**DIRECTIONS**
Revise all the items below so that every "categories" reads "groups", leaving all other wording as it is. Leave the pictures out of your answer.

----- THE RECORDS

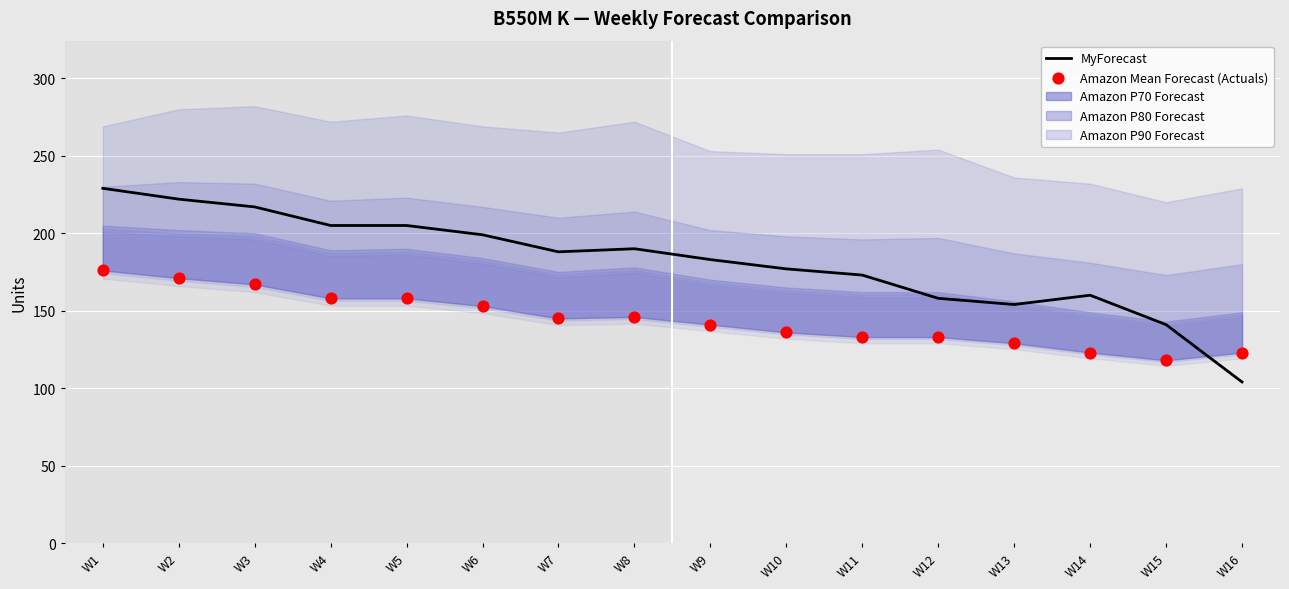

At which category is the sum across all series the highest?

W1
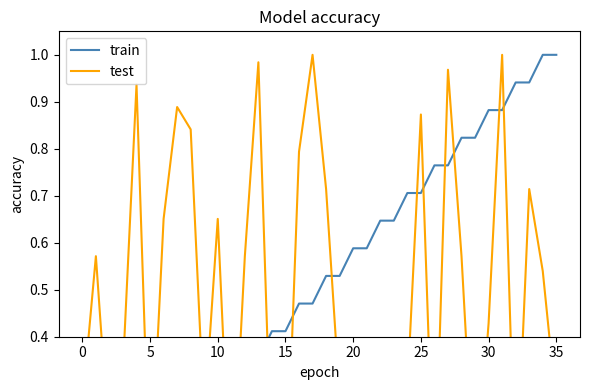

Which has a higher value, 22 or 15?

22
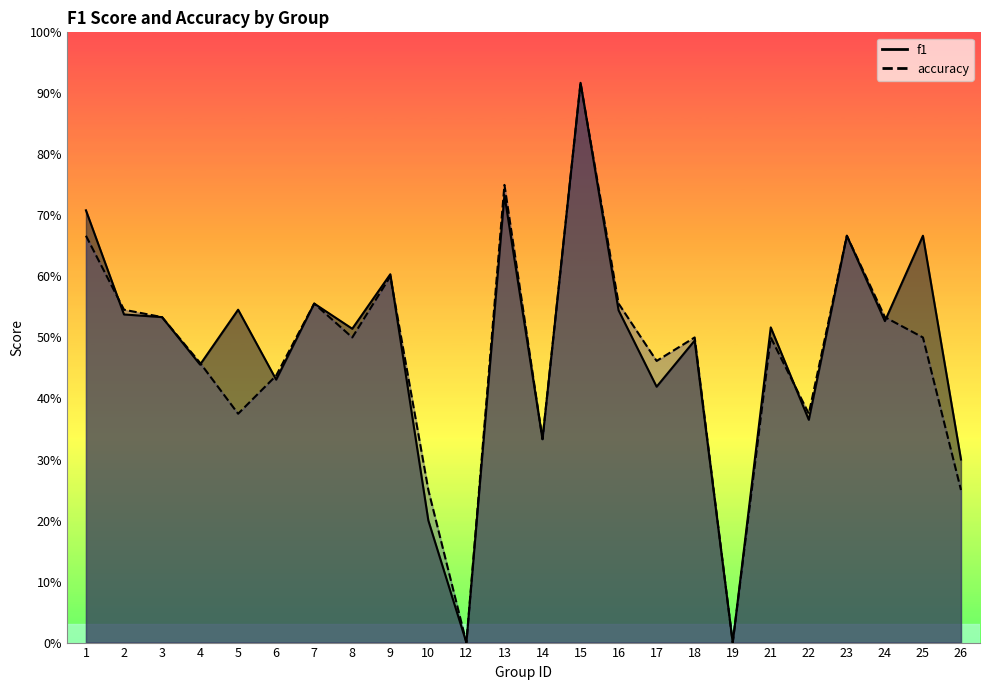

How many times do accuracy and f1 cross each other?

7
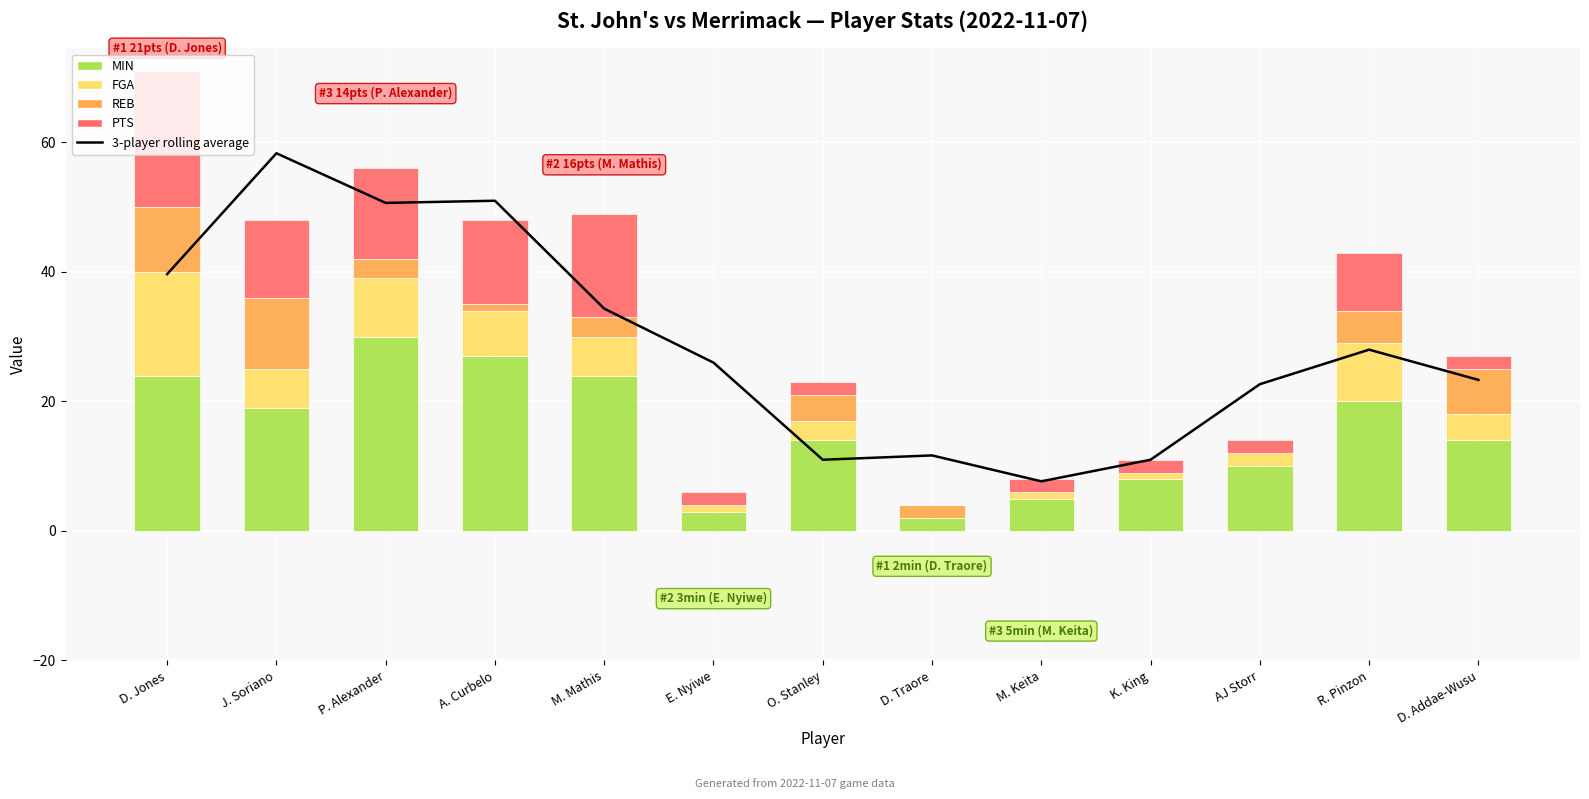

At how many categories does at least one series exceed 34?

5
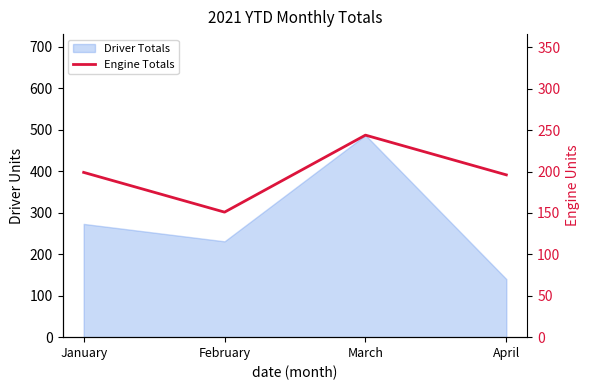

Which label corresponds to the smallest value in the chart?

February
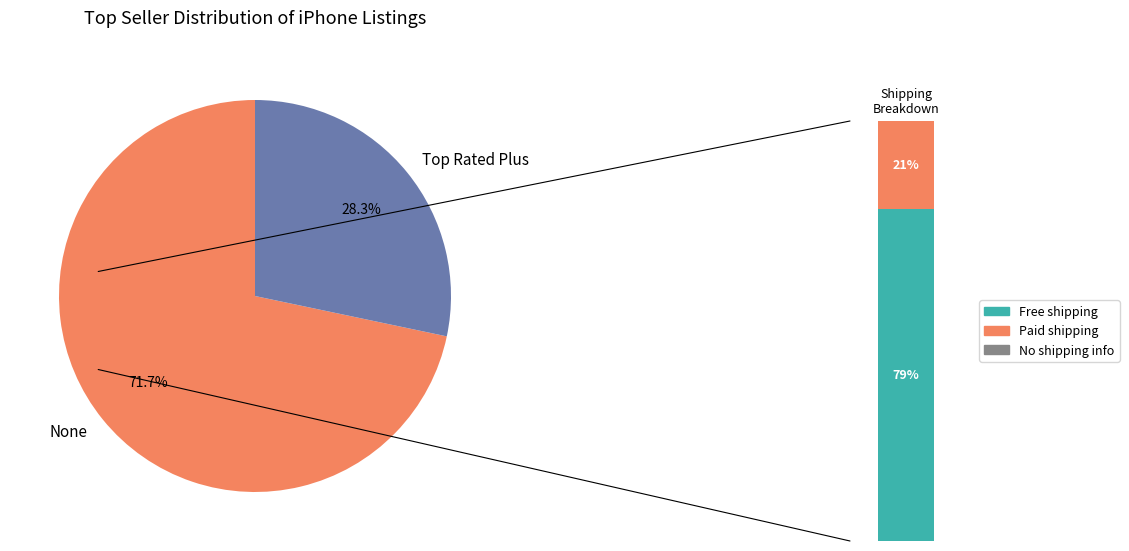

Is there any slice that represents more than half of the pie?

Yes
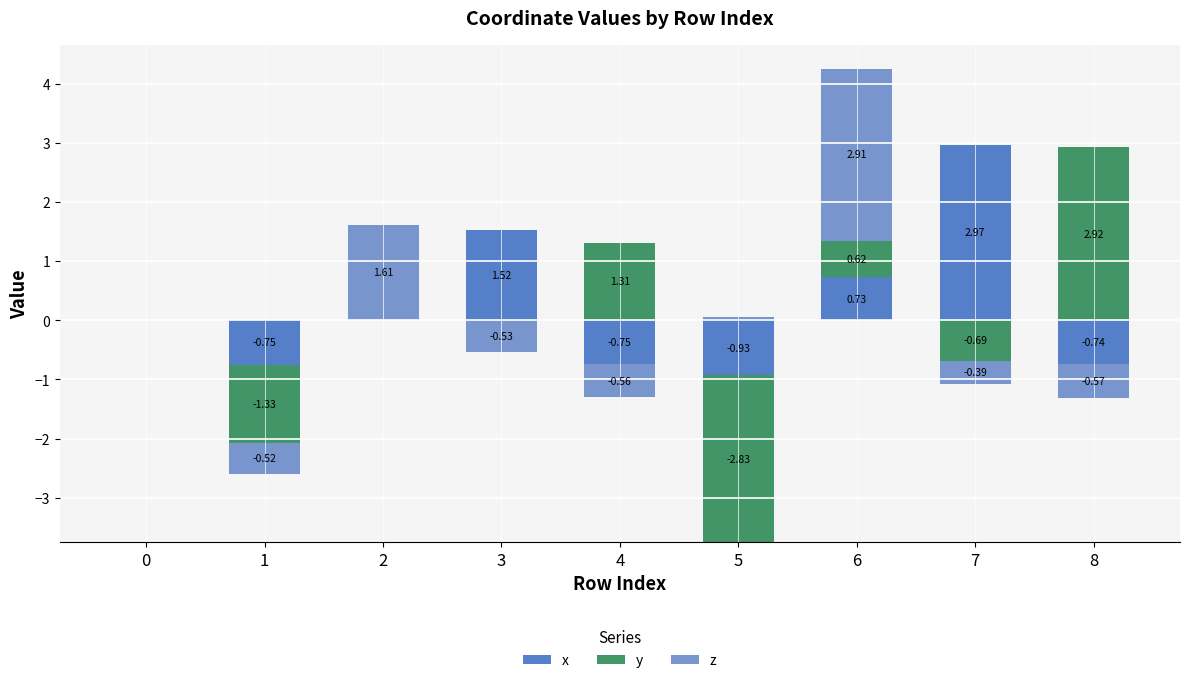

How many data points in y are above 0?

3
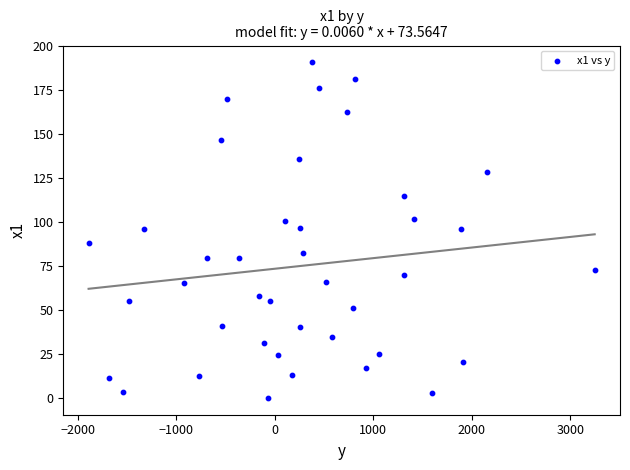

What is the range of Y values (max minus min)?

190.9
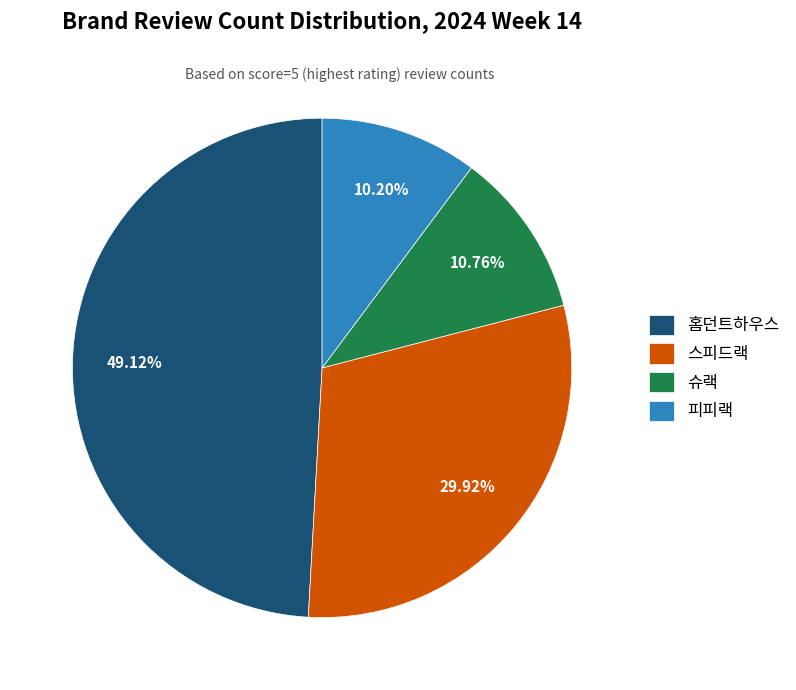

To the nearest percent, what percentage of the pie is 홈던트하우스?

49%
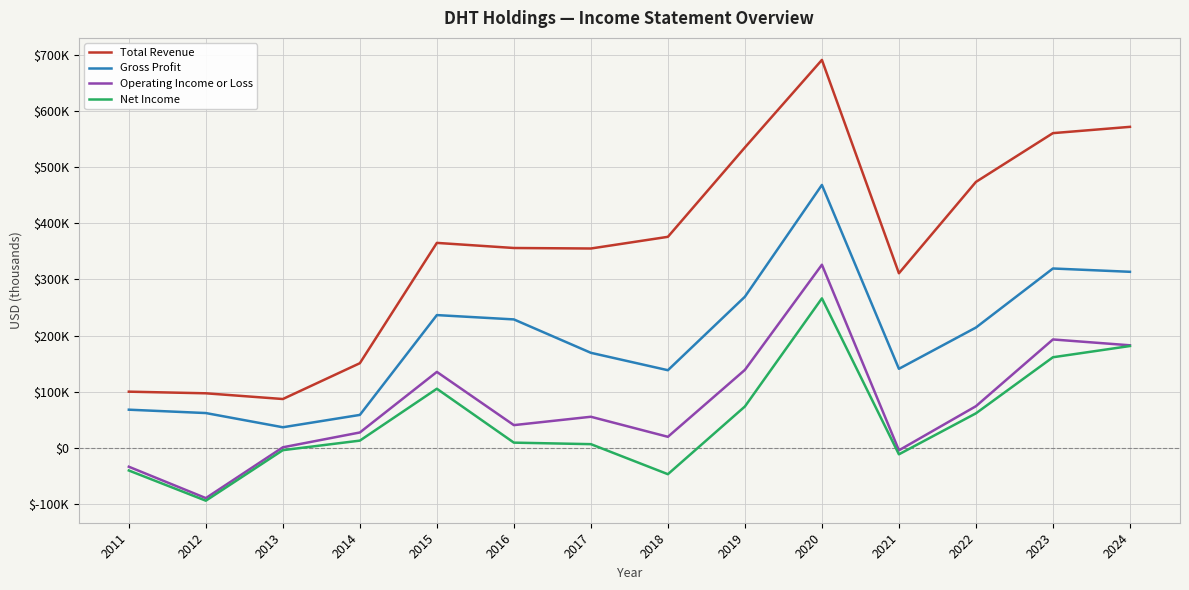

Rank the categories by Operating Income or Loss value from highest to lowest.

2020, 2023, 2024, 2019, 2015, 2022, 2017, 2016, 2014, 2018, 2013, 2021, 2011, 2012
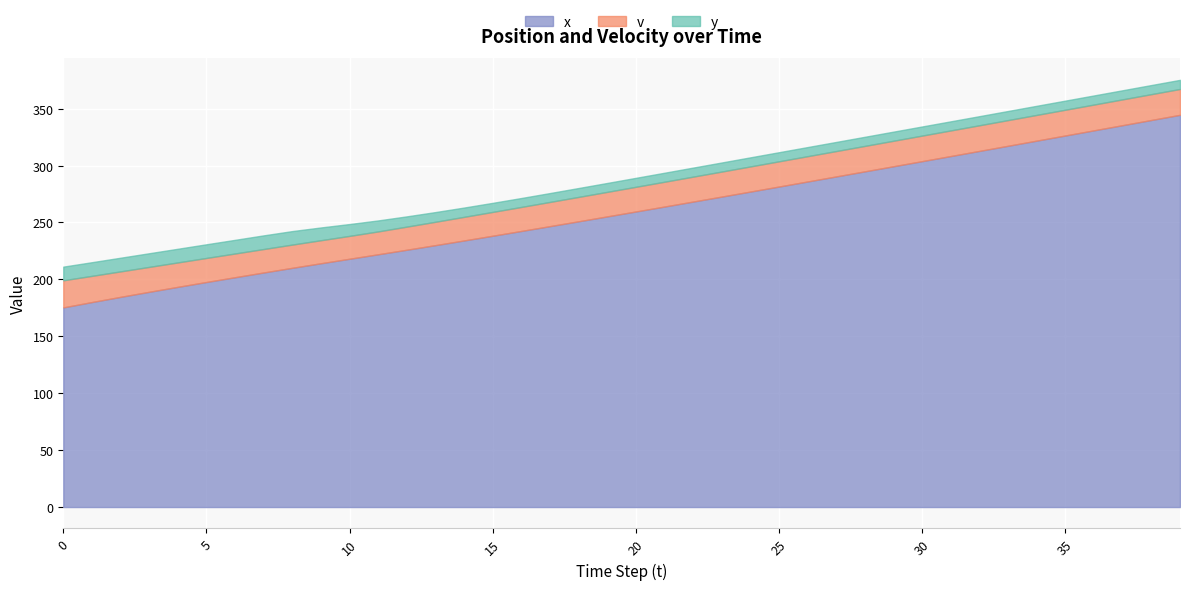

Rank the categories by y value from lowest to highest.

17, 18, 19, 16, 20, 21, 22, 15, 23, 24, 25, 31, 32, 33, 34, 35, 36, 37, 38, 39, 26, 27, 28, 29, 30, 14, 13, 12, 11, 10, 9, 8, 0, 1, 2, 3, 4, 5, 6, 7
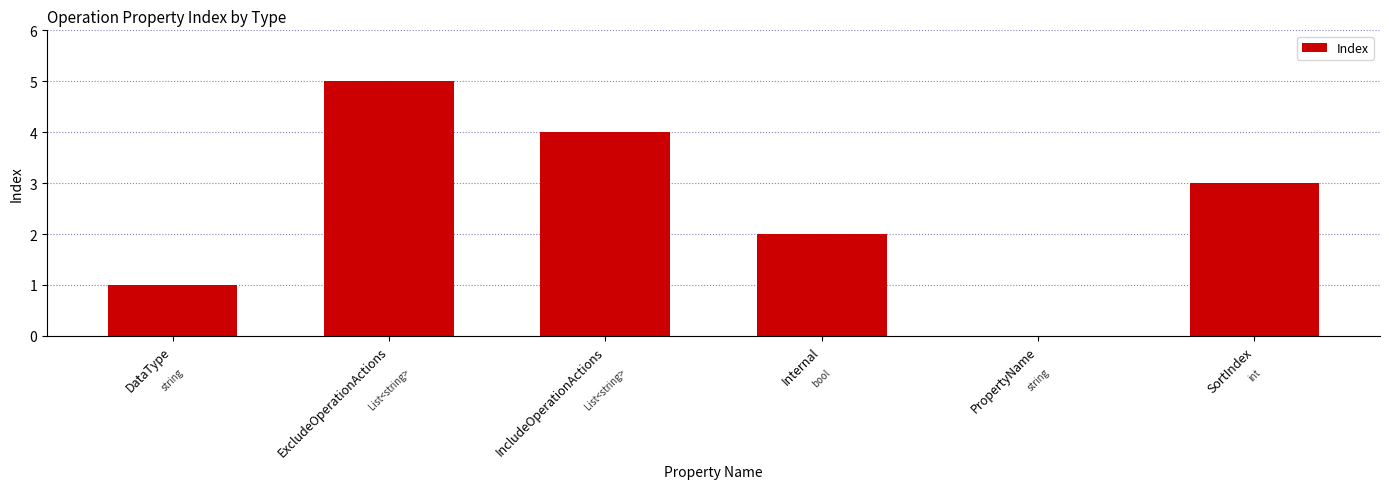

At which label is the value closest to 2?

Internal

----------

**PROBLEM SOLUTION**
At which category is the sum across all series the highest?

W1

Which has a higher value, 22 or 15?

22

How many times do accuracy and f1 cross each other?

7

At how many groups does at least one series exceed 34?

5

Which label corresponds to the smallest value in the chart?

February

Is there any slice that represents more than half of the pie?

Yes

How many data points in y are above 0?

3

What is the range of Y values (max minus min)?

190.9

To the nearest percent, what percentage of the pie is 홈던트하우스?

49%

Rank the groups by Operating Income or Loss value from highest to lowest.

2020, 2023, 2024, 2019, 2015, 2022, 2017, 2016, 2014, 2018, 2013, 2021, 2011, 2012

Rank the groups by y value from lowest to highest.

17, 18, 19, 16, 20, 21, 22, 15, 23, 24, 25, 31, 32, 33, 34, 35, 36, 37, 38, 39, 26, 27, 28, 29, 30, 14, 13, 12, 11, 10, 9, 8, 0, 1, 2, 3, 4, 5, 6, 7

At which label is the value closest to 2?

Internal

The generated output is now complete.